ZINC22:Directory structure

From DISI
Jump to navigation Jump to search

ZINC is organized by heavy atom count (HAC), lipophilicity (calculated LogP), charge (from -4 to +4), and format (Mol2, SDF, PDBQT, and DB2).

Files contain up to 5000 molecules in a compressed tarballs (.tgz).

The data is organized into sub-directories to make the files more managable, as follows.

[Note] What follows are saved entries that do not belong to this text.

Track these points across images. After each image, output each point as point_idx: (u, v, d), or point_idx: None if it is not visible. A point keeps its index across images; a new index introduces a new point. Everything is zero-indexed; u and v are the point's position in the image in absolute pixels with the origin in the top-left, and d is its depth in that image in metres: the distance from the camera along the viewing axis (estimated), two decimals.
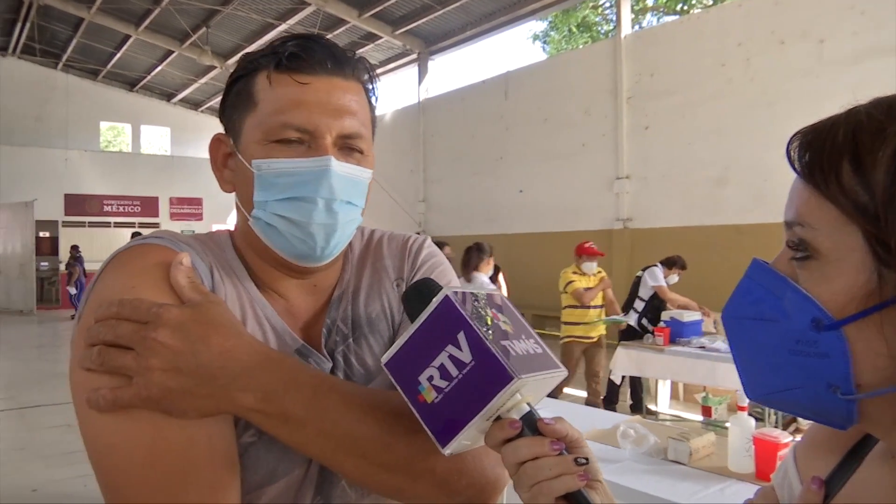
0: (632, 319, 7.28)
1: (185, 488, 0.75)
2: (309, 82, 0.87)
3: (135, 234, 11.69)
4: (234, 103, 0.92)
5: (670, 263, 7.41)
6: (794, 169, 0.64)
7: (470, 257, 6.38)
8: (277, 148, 0.87)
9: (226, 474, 0.79)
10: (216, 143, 0.96)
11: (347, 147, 0.90)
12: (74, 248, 17.50)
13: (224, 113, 0.95)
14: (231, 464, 0.80)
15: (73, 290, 16.80)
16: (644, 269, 7.45)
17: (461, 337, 0.69)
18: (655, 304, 7.20)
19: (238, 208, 0.95)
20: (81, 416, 0.78)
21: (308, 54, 0.88)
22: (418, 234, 1.12)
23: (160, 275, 0.82)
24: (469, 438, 0.70)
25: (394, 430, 0.81)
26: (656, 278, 7.20)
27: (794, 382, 0.64)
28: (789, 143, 0.64)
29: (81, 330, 0.80)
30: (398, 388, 0.72)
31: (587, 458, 0.71)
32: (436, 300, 0.71)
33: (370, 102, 0.96)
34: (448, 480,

The files are organized as follows   /zinc-22<layer>/H??/H??[PM]???/[a-z]/H??[PM]???-<charge>.*.<format>.tgzwhere:

  • layer is a single letter, a-z, used only to create the database in parallel.
  • H?? is the heavy atom count, and currently ranges from H04 to H29
  • H??[PM]??? is the HAC/LogP bin.   For instance, H23P130 contains molecules with 23 heavy atoms and RDKit calculated logP between 1.300 and 1.399.
  • And H25M000 is molecules with 25 heavy atoms and logP between 0.00 and -0.999.   P =plus and M=minus logP
  • Within the tranche, a-z is a hash to limit the number of files per directory
  • charge is the net molecular charge following the InChiKey convention, thus N=0, M=-1, O=+2 and so on beween -4 and +4.
  • format is one of mol2, sdf, pdbqt, db2.